West, who worked as a restaurant manager at the club until 2008, wrote that Van der Goes ordered him “to hire young, attractive women to be hostesses.” West also said Van der Goes insisted that he “would need to meet all such job applicants first to determine if they were sufficiently pretty.”
Van der Goes, who worked at the club until 2008, did not respond to requests for comment, though he defended Trump in a February interview with the Santa Clarita Gazette.
“He’s not a racist. He’s not a bigot,” said Van der Goes, who called Trump “an astute businessman and a marketing genius.”
Employees said several women quit or were fired because they were perceived as unattractive.
A server, John Marlo, recalled seeing a co-worker crying in 2007. The woman had wanted to be promoted to server.
“She told me that she was upset because a manager had told her that she couldn’t be a server because of she had acne on her face,” Marlo said in a declaration. “According to her, she was qualified for the job and wanted it, but couldn’t get it solely because of her acne.”
The woman quit soon after, Marlo wrote.
Messerschmidt, the employee who said she was fired in retaliation for complaining about age discrimination, said in 2008 that one of her managers, Brian Wolbers, changed her schedule to give her time off during one of Trump’s visits because Trump "likes to see fresh faces” and “young girls.”
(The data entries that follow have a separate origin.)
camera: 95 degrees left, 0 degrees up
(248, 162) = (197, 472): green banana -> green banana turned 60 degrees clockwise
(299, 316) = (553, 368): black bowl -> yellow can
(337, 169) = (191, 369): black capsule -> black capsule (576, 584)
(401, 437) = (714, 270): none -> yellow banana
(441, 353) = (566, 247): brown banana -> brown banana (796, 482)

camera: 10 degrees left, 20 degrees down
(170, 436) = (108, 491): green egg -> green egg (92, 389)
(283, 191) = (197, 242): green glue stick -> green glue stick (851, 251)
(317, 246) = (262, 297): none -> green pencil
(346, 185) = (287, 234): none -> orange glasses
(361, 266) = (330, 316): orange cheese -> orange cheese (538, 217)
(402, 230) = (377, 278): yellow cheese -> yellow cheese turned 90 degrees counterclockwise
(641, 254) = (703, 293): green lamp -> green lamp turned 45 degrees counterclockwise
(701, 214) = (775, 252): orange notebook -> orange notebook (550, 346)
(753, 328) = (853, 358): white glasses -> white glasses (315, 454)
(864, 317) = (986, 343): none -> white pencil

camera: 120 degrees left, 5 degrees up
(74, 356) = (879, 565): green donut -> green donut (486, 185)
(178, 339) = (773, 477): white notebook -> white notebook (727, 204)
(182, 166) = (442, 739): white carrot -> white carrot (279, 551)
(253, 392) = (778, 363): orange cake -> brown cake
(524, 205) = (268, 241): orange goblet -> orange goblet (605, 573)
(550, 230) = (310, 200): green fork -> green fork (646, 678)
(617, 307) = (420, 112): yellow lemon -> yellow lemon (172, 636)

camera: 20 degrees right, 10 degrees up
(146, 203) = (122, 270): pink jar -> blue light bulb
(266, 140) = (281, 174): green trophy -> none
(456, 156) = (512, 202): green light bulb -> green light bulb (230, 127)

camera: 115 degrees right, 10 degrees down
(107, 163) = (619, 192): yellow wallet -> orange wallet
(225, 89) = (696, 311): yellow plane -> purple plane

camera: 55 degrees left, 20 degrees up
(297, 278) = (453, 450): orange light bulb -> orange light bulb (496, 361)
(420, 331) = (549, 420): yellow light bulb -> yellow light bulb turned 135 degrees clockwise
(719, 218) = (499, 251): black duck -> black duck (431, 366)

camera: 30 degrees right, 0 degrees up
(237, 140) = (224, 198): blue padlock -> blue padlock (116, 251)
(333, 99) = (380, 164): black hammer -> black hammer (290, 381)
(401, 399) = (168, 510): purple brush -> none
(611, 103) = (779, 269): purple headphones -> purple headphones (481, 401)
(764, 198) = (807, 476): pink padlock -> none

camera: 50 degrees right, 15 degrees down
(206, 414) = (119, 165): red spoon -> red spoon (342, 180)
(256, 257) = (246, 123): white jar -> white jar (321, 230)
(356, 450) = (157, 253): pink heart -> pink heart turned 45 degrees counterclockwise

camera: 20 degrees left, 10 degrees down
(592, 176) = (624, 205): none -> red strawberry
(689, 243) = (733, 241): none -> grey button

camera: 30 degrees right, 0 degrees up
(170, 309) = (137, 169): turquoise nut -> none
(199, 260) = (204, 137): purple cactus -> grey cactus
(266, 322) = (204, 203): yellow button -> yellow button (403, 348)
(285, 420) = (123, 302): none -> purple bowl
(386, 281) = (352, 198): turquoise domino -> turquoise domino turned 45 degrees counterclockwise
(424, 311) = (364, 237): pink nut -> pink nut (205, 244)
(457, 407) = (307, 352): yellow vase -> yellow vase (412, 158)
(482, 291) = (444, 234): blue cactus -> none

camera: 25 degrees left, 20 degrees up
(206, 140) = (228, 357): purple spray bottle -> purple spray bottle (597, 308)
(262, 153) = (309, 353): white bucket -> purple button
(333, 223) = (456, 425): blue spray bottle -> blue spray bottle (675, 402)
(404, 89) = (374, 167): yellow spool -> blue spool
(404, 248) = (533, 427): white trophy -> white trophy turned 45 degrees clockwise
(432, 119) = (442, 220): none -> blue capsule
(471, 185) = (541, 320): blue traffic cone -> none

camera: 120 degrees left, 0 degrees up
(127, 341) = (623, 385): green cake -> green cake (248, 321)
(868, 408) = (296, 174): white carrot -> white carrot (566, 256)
Wolbers did not respond to a request for comment.
Gail Doner, who worked as a food server from 2007 to 2011, wrote that she was 60 and had often been frustrated by the inefficiency of the restaurant’s young, inexperienced hostesses, who “usually were not competent but were kept anyway.”
“The hostesses that were the youngest and the prettiest always got the best shifts,” Doner wrote.
Meanwhile, Doner — who had 20 years of experience working for wine vendors, and was at “the top of [her] game” while working for Trump National — said managers slowly cut back her shifts until they stopped scheduling her at all, “effectively firing [her].”
“It did not appear to me that this reduction in shifts was happening to any of the younger, more attractive female food servers,” Doner said. She added: “I chose not to fight to get my job back because by that point I was fed up with the toxic environment and the way that I was treated.”